It would be a death sentence for Xbox, as divestiture usually means that the new entity is given whatever profit it generated for the parent company for the last few years as a startup fund.
Xbox has not generated a profit, ever.
I wouldn't go that far; the division has generated profit in the past. However, as for net profit? I strongly doubt it's ever generated net profit for Microsoft, even during the 360 era (the only reason I think it might have done a bit for net profit then is because of Kinect, but that would've only lasted for a couple of years).
The brand as a whole, I doubt has brought very much in net profit. And whatever it's done there, is nowhere near the amount they'd of needed as a division to finance an acquisition like ABK of its own (which makes the pleas from people to simply focus on MS's place in console gaming as a reason to let the deal go through hilarious, because it's MS's financial leverage from the non-gaming sides allowing them to even attempt acquiring ABK in the first place).
Considering Microsoft stated in court documents Xbox has never been profitable, and considering the consequences if they were lying about that, I'm willing to believe that whatever profits it generated were cancelled out by R&D costs, production costs, distribution costs, licensing costs etc.
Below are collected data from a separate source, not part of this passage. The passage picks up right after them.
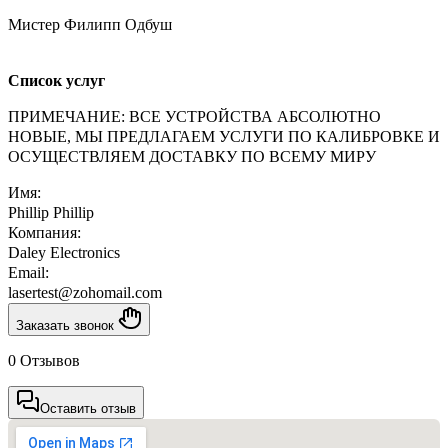
Мистер Филипп Одбуш
Список услуг
ПРИМЕЧАНИЕ: ВСЕ УСТРОЙСТВА АБСОЛЮТНО
НОВЫЕ, МЫ ПРЕДЛАГАЕМ УСЛУГИ ПО КАЛИБРОВКЕ И
ОСУЩЕСТВЛЯЕМ ДОСТАВКУ ПО ВСЕМУ МИРУ
Имя:
Phillip Phillip
Компания:
Daley Electronics
Email:
lasertest@zohomail.com
Заказать звонок
0 Отзывов
Оставить отзыв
The whole nine.
Would MS be limited to only providing a divested Xbox, to Xbox profits? Or could they provide additional startup funds, just from a legal POV? Otherwise I guess all that talk about the rumors they were going to spin the division off years ago was really code for killing the division off.
My fear is that if this goes through the FTC, CMA and EU will put concessions on future acquisitions going forward, fucking Sony and Nintendo. I don't want consolidation, but the others should be able to respond to this somehow.
I think those concessions (or maybe, phrase them as stipulations) do need to happen TBH, and need to be agreed upon by global regulators and written into law in some form. However, I don't think it would impair Sony or Nintendo from making acquisitions they planned, if the stipulations make sense and are fair.
Let's be realistic: Sony & Nintendo are never going to purchase companies as big as ABK in terms of market valuation. I even doubt they go after companies as big as Take Two or EA. There are ways Sony & Nintendo can respond without acquisitions, such as buying large amounts of shares into 3P publishers, or buying independent developers seeking acquisition.
But I doubt regulators would try stopping Sony from, say, acquiring Square-Enix or Capcom, if they approve MS acquiring ABK. But let's say they put a period of 5 years for MS to be able to make any other acquisitions higher than a certain minimum (like $10 billion market cap, valuation or higher). And that's only for MS being able to enter an M&A process, completely separate from them actually getting the acquisition approved.
If Sony bought say Square-Enix, maybe you place the cut-off cap in valuation or market cap to nothing over $1 billion for a period of, say, 18 months. And again, that's just in terms of entering an agreement, not in terms of them actually getting approval for the acquisition to clear. And in all these instances it'd have to pertain to companies in any industry, not just gaming. So, Microsoft can't enter M&A agreements with X company with a market valuation higher than $10 billion for a period of 5 years, regardless what industry that company is in. So on and so forth.